Deux récoltes par année

Le climat se réchauffe, la génétique des semences s’améliore et la machinerie est de plus en plus efficace. Ce qui peut ne sembler qu’un rêve devient possible : obtenir deux récoltes du même champ dans la même saison.

En Ontario, le « double cropping » en grandes cultures fait beaucoup jaser. Des essais de semis de soya en juillet sur retour de blé d’hiver ont lieu depuis plusieurs années. La météo n’est pas propice au double cropping à chaque fois, mais tout indique que cette année sera la bonne pour ceux qui veulent faire la démonstration de la viabilité de cette technique.

Dans le magazine Country Guide, le conseiller en grandes cultures et représentant chez Syngenta, Eric Richter, estime qu’à un prix de près de 300 $ la tonne (8 $ le boisseau) ou plus, le soya sur retour de blé d’hiver dans une même saison peut s’avérer rentable, même à un rendement en soya de 1,33 tm/ha.

Cette pratique n’est recommandée que dans des zones de 2950 UTM et plus. On suggère d’utiliser des variétés de 2700 à 2800 UTM, qui donneront moins de rendement que des variétés tardives, mais qui auront le temps d’arriver à maturité à l’automne.

Des recherches ont démontré que lorsqu’on sème avant le 10 juillet, les chances de succès sont de 90 %. Entre le 10 et le 15 juillet, les chances de succès chutent à 50 %.

On peut s’attendre à un rendement de 1,33 tm/ha, tout au plus de 2 tm/ha. À chacun de faire ses calculs de rentabilité. Dans bien des cas, cela pourrait permettre d’aller chercher jusqu’à 500 $ de revenus nets de plus par hectare.

Selon Eric Richter, il faut aussi calculer que cette pratique fournira un apport d’azote pour la culture de l’année suivante. Elle aura aussi un effet bénéfique sur le sol, le soya agissant en culture de couverture qui protège de l’érosion à l’automne et laisse dernière de la matière organique.

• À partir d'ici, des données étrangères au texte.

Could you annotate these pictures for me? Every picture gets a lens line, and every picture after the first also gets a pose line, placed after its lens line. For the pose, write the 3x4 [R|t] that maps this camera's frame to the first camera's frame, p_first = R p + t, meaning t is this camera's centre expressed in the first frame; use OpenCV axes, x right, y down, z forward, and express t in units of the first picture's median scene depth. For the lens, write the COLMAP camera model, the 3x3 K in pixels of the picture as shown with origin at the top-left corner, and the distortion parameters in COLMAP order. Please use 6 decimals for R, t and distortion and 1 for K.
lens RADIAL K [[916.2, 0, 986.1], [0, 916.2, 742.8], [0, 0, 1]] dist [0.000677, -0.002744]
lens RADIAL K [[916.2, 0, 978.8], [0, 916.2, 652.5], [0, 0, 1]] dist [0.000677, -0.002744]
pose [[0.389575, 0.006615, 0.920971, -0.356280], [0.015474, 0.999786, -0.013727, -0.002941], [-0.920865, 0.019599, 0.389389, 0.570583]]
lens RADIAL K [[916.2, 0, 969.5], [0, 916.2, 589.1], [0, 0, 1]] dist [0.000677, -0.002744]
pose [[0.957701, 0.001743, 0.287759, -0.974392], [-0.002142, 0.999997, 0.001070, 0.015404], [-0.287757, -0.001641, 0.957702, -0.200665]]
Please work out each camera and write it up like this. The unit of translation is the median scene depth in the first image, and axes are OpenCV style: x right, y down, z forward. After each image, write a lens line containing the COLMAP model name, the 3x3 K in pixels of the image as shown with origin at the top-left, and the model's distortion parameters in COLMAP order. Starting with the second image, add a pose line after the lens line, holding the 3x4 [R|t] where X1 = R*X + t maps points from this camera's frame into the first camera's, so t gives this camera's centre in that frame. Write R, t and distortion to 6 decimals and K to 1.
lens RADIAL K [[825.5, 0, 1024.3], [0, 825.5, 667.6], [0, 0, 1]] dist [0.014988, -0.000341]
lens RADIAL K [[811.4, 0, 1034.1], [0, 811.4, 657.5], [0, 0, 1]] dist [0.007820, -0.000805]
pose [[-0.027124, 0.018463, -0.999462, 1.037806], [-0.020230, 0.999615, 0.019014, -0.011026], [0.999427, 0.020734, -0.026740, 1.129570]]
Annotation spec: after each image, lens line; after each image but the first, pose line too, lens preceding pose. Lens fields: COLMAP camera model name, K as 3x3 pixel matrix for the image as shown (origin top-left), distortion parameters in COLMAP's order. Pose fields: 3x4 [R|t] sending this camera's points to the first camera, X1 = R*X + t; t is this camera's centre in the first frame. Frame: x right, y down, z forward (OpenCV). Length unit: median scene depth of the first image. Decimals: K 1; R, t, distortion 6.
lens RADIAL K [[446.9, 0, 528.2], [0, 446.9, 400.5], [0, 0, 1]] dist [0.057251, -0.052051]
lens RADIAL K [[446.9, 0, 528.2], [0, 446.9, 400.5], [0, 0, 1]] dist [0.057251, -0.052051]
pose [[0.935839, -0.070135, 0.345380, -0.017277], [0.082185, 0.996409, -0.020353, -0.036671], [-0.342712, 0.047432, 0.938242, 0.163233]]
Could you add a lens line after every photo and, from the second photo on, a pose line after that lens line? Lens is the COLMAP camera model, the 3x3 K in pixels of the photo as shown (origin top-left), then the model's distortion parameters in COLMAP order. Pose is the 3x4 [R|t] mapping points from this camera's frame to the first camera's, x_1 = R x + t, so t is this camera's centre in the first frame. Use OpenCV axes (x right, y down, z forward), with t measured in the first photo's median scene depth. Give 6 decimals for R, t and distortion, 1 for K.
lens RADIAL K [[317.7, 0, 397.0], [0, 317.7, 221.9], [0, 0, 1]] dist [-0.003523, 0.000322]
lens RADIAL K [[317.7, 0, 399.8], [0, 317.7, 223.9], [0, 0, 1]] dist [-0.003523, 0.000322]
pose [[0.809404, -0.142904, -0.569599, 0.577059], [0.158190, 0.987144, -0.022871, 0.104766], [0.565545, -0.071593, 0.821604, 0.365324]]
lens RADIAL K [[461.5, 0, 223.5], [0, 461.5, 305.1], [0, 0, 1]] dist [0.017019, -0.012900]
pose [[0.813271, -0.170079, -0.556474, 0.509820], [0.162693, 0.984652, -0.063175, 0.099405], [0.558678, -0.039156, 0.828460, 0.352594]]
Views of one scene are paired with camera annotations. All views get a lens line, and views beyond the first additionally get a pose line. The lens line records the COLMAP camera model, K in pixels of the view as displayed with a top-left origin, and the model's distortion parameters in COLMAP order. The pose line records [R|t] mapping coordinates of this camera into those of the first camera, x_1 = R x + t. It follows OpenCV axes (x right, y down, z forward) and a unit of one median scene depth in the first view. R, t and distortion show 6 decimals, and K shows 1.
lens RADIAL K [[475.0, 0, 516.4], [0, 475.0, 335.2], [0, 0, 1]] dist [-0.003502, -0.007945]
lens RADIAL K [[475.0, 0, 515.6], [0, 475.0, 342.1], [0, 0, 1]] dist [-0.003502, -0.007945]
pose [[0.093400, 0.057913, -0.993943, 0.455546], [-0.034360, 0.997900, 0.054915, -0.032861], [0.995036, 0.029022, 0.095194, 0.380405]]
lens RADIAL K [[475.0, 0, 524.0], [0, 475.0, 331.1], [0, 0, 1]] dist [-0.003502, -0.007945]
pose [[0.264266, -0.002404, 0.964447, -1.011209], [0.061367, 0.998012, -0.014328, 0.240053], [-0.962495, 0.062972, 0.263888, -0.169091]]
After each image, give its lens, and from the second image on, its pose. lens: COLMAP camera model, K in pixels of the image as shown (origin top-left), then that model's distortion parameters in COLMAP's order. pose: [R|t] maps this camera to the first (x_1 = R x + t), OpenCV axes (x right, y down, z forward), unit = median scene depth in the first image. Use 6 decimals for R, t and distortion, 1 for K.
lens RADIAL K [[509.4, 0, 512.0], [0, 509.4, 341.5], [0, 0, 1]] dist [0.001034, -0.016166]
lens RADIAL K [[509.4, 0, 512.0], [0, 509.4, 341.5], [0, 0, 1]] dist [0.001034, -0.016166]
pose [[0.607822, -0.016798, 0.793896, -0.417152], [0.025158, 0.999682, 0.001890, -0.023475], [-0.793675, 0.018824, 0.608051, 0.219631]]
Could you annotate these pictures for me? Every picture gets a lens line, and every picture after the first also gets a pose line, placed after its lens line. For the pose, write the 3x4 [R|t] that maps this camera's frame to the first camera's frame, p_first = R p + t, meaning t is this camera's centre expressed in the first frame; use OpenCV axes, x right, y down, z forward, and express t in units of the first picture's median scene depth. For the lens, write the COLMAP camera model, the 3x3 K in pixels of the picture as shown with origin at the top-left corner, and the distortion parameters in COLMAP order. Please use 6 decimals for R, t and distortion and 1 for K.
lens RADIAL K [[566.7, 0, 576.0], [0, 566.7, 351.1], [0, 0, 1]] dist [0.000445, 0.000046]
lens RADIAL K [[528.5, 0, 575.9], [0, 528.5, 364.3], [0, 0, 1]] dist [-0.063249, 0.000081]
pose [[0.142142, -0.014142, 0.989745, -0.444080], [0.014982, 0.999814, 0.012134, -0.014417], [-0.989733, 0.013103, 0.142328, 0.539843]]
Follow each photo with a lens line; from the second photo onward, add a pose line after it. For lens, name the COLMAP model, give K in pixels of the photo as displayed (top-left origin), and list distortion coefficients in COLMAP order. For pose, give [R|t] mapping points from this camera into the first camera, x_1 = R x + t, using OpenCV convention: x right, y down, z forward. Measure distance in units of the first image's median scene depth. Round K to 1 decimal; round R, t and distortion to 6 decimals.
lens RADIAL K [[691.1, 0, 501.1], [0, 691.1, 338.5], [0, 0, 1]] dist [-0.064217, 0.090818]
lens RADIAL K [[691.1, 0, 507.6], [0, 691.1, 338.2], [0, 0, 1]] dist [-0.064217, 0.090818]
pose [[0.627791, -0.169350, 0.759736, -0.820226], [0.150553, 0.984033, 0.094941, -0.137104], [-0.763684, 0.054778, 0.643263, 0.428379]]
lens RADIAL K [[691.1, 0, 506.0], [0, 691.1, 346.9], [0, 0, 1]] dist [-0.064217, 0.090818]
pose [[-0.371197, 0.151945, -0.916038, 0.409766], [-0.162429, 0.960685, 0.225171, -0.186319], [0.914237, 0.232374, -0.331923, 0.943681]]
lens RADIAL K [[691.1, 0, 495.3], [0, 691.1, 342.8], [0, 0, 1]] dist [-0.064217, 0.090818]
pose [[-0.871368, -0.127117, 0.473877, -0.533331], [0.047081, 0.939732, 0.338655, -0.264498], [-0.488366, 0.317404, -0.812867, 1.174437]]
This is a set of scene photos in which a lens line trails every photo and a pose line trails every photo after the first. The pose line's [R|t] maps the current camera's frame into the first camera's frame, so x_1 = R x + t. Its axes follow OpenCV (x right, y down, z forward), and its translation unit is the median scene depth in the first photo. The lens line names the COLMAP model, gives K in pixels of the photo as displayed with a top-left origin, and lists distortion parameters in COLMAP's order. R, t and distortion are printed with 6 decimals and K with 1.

Horst Bohner, spécialiste du soya au ministère de l’Agriculture de l’Ontario, partage l’optimisme d’Eric Richter. Il y a bel et bien des profits qui nous pendent au bout du nez, croit-il, mais le principal obstacle au succès de cette pratique est l’absence d’humidité dans le sol en juillet. « S’il la levée ne se fait pas avant un mois, ou qu’elle est inégale, on peut se retrouver à la mi-août avant que tous les plants soient émergés. »

Cette pratique sous-entend qu’on sème dans un champ qui vient tout juste d’être récolté. Toutefois, en Ontario, des producteurs sont en train de perfectionner un moyen de semer du soya en semis direct dans les entre-rangs de blé encore debout. Pour l’instant, les pertes attribuables au piétinement par la machinerie sont trop importantes, mais l’usage de pneus étroits et de semoirs plus précis pourrait permettre d’atténuer ces dommages.